The researchers suggest that men, or women past their reproductive years, could safely eat several portions of Thames crabs per week while they are in season but should not eat as many Dutch crabs, which have higher contaminant levels. Women of childbearing age and children should eat fewer crabs, they say.
Whether harvesting the crabs will slow their invasion is not entirely clear. “We know that humans are good at fishing things out of existence,” says Deborah Rudnick, an environmental scientist at Integral Consulting Inc., who studied the invasion of San Francisco Bay by mitten crabs in the 1990s. “But the flip side is that we also know there are lots of invasive species that become trophy or highly valued species as a result of introduction, such as brown trout.” Rainbow thinks that intentional cultivation of mitten crabs in places where they have not already spread is unlikely because of their complex life cycle.
“Once a species like mitten crab arrives, it’s almost impossible to eradicate,” says Reuben Keller, a postdoctoral fellow at the University of Notre Dame who studies invasive species.
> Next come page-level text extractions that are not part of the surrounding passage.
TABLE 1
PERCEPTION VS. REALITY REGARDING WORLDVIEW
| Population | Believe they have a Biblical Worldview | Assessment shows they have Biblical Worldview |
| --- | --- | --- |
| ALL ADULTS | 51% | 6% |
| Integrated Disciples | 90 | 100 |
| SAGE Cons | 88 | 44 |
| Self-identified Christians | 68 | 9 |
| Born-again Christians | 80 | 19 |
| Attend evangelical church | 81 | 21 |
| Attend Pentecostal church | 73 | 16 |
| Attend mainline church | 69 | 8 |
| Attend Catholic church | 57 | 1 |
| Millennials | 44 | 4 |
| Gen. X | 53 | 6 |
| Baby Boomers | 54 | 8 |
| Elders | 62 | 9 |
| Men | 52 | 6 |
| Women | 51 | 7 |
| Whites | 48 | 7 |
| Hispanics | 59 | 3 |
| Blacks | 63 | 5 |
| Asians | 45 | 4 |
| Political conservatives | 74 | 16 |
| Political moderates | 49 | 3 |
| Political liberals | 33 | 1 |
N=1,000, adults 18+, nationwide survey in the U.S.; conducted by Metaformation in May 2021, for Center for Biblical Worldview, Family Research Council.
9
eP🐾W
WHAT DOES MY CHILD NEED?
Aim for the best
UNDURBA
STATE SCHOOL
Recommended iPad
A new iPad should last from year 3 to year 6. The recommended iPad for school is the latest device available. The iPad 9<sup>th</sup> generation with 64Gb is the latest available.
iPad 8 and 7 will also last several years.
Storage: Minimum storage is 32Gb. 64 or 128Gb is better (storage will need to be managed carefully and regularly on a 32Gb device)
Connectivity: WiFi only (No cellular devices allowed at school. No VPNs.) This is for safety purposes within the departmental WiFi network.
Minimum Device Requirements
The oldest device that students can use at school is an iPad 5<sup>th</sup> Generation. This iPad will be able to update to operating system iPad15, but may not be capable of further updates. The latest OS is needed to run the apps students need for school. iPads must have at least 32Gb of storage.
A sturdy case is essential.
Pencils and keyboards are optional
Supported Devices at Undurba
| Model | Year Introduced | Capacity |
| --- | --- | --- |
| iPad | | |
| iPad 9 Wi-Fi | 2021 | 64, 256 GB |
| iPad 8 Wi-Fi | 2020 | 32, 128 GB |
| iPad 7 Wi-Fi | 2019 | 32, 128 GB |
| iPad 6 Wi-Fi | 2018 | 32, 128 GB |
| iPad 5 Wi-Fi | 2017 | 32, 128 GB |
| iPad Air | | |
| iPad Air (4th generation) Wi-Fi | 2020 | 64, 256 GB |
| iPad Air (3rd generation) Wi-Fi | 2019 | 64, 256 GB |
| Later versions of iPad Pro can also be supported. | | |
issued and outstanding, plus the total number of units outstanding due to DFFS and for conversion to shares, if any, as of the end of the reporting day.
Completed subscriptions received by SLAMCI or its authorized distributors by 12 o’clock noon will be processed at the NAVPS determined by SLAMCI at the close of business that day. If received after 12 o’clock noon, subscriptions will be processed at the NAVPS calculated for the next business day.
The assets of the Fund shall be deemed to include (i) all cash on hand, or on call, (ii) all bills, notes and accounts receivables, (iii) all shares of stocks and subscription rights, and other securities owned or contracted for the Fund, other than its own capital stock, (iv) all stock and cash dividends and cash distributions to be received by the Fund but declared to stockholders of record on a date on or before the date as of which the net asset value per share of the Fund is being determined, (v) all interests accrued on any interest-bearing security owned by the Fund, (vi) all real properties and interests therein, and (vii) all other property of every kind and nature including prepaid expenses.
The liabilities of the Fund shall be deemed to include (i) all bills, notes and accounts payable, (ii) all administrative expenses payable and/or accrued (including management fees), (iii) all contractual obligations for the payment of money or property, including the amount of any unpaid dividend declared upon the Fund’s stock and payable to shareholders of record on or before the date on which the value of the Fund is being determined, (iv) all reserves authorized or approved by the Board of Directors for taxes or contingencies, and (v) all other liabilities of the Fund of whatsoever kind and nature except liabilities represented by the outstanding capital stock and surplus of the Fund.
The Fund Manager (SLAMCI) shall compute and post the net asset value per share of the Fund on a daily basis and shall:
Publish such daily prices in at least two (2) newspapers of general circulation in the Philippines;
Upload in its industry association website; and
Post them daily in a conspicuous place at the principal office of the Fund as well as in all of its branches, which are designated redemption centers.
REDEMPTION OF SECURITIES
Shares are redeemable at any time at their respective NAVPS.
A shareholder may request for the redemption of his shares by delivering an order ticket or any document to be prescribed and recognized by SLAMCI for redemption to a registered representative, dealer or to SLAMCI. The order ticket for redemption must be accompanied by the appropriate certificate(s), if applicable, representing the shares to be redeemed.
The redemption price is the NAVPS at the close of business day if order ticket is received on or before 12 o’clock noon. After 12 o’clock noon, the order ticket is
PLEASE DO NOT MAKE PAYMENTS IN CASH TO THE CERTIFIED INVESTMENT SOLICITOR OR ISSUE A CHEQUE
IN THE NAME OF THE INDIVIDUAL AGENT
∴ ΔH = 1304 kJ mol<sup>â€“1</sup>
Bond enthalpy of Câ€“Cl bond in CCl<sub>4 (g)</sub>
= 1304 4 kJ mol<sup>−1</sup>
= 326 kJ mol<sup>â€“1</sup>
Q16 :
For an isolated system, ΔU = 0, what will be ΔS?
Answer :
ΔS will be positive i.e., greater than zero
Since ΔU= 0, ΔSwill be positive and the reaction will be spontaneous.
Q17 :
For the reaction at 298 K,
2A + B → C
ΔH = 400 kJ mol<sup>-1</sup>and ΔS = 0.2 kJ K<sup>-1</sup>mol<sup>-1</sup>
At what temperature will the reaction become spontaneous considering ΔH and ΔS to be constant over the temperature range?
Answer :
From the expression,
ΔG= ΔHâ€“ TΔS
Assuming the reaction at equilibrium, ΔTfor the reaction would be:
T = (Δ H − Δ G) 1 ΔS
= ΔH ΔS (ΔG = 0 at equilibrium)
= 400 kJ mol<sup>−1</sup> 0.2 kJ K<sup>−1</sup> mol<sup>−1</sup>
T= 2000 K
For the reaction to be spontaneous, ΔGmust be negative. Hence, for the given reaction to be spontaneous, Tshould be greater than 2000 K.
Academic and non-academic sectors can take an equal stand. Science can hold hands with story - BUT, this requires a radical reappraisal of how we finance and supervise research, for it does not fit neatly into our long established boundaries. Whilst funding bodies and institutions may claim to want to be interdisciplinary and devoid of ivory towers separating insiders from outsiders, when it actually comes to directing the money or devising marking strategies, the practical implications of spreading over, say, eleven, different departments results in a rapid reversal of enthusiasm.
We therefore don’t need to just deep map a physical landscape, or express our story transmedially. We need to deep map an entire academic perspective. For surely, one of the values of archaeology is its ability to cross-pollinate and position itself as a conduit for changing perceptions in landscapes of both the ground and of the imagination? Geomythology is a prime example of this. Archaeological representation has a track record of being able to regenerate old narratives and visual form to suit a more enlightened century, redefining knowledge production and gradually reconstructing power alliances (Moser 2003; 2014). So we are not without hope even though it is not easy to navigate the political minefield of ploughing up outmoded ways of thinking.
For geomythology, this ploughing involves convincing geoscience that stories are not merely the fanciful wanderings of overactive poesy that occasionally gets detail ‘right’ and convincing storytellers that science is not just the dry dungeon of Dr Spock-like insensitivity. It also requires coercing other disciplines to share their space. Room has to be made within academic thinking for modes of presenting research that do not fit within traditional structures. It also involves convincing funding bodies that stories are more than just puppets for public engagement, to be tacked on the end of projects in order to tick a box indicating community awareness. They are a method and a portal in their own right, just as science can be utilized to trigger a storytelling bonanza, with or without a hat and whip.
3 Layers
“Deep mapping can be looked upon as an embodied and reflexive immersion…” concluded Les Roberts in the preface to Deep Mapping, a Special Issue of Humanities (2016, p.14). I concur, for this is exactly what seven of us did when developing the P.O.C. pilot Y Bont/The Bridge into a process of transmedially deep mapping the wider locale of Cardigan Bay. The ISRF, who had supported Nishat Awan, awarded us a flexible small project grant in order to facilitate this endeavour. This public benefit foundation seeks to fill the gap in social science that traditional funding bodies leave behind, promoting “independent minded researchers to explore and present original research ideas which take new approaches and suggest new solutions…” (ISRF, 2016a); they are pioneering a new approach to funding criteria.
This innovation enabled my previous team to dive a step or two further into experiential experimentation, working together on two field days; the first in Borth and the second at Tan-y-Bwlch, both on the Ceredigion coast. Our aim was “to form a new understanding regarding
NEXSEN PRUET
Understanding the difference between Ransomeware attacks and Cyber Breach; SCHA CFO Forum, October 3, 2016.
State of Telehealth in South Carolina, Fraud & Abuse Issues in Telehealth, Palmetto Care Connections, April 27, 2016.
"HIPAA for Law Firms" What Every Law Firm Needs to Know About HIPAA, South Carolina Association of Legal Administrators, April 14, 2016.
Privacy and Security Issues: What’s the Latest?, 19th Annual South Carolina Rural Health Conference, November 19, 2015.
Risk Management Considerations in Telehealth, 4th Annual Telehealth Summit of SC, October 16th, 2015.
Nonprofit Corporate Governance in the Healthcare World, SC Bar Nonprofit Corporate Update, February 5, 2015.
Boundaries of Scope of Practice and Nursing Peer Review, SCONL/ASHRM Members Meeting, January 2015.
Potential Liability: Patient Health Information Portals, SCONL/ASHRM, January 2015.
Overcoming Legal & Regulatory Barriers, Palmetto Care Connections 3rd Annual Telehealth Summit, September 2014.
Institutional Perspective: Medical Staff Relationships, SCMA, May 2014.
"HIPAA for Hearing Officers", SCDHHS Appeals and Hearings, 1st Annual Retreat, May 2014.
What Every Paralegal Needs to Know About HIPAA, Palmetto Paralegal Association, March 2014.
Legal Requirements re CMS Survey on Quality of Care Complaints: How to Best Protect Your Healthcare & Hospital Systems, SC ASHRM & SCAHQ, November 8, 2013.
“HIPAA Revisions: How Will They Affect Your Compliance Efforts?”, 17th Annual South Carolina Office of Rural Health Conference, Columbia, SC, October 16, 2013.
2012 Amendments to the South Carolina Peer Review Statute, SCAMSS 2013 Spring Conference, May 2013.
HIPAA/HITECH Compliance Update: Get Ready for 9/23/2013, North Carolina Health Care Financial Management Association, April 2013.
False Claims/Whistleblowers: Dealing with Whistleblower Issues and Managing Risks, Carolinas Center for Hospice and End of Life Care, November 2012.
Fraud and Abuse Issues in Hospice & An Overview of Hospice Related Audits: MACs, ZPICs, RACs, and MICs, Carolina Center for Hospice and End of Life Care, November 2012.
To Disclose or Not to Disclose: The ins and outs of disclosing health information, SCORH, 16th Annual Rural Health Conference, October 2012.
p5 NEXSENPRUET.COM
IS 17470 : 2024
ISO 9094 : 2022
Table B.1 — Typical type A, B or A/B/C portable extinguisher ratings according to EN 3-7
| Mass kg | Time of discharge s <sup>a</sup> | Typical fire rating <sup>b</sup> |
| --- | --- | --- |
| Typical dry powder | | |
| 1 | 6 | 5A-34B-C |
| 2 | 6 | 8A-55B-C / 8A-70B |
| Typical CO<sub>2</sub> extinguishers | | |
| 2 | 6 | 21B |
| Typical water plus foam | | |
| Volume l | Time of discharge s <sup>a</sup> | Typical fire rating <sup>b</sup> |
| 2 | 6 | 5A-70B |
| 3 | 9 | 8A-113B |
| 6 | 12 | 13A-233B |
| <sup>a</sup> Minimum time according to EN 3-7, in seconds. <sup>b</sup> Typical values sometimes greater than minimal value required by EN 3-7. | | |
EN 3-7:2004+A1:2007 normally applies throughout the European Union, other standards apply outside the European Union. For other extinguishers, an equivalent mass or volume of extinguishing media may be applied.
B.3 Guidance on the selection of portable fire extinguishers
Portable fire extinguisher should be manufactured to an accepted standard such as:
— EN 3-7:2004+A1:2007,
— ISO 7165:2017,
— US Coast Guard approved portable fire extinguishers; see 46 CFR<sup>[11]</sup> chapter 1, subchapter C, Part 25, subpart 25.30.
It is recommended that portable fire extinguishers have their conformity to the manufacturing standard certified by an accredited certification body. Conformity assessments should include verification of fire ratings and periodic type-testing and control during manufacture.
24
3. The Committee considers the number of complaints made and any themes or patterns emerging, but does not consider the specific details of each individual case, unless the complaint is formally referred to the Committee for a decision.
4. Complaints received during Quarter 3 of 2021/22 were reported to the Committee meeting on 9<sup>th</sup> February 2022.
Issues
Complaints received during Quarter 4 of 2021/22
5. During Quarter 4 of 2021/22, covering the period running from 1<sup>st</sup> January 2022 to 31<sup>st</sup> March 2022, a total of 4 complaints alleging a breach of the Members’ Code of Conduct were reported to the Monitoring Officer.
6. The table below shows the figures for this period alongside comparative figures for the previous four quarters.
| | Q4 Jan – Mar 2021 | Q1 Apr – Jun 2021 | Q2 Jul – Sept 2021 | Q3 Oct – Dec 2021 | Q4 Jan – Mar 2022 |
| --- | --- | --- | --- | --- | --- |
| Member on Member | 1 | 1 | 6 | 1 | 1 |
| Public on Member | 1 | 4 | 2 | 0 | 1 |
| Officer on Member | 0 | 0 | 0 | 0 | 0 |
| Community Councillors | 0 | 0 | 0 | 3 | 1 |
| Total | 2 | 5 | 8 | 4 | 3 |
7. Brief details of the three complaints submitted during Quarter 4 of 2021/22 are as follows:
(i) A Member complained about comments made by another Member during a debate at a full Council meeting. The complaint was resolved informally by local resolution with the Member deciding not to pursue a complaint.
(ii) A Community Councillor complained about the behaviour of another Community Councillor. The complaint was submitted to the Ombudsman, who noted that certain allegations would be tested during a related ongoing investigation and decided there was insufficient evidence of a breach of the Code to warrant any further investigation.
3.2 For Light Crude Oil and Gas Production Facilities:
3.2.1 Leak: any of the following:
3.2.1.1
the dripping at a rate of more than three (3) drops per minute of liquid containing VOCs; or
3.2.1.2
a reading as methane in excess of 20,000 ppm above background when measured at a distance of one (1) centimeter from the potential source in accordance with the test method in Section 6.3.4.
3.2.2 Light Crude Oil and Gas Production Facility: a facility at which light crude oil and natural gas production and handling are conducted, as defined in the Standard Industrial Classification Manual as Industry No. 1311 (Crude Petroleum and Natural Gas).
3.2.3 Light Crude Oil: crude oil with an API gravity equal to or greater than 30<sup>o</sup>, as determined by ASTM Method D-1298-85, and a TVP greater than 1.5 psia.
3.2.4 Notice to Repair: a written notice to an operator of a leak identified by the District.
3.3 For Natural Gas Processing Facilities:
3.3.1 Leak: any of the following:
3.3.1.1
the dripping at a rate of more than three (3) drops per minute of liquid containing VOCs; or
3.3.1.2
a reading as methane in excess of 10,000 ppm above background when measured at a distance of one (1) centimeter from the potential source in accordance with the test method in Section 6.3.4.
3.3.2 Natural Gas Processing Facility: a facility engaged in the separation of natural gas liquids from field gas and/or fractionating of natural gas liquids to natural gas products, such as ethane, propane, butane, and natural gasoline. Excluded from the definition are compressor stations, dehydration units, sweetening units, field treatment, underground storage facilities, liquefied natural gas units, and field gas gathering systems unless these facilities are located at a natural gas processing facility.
Keller says he’s not sure whether the crabs’ impacts can be reduced through commercial harvesting, but he notes “as an overall strategy, we have to think about preventing the arrival of these species in the first place.”
In the US today, the import or sale of mitten crabs is banned, but there have been recent sightings in the Great Lakes and Chesapeake Bay. Mitten crabs, like many aquatic invaders, were likely spread by ships’ ballast water.
Although mitten crabs are said to be delicious (they were once even featured as the “mystery ingredient” on the TV cooking show Iron Chef), neither Rainbow nor Rudnick has ever eaten one. “When you spend a lot of time studying an animal, the last thing you feel like doing is eating them,” Rudnick says.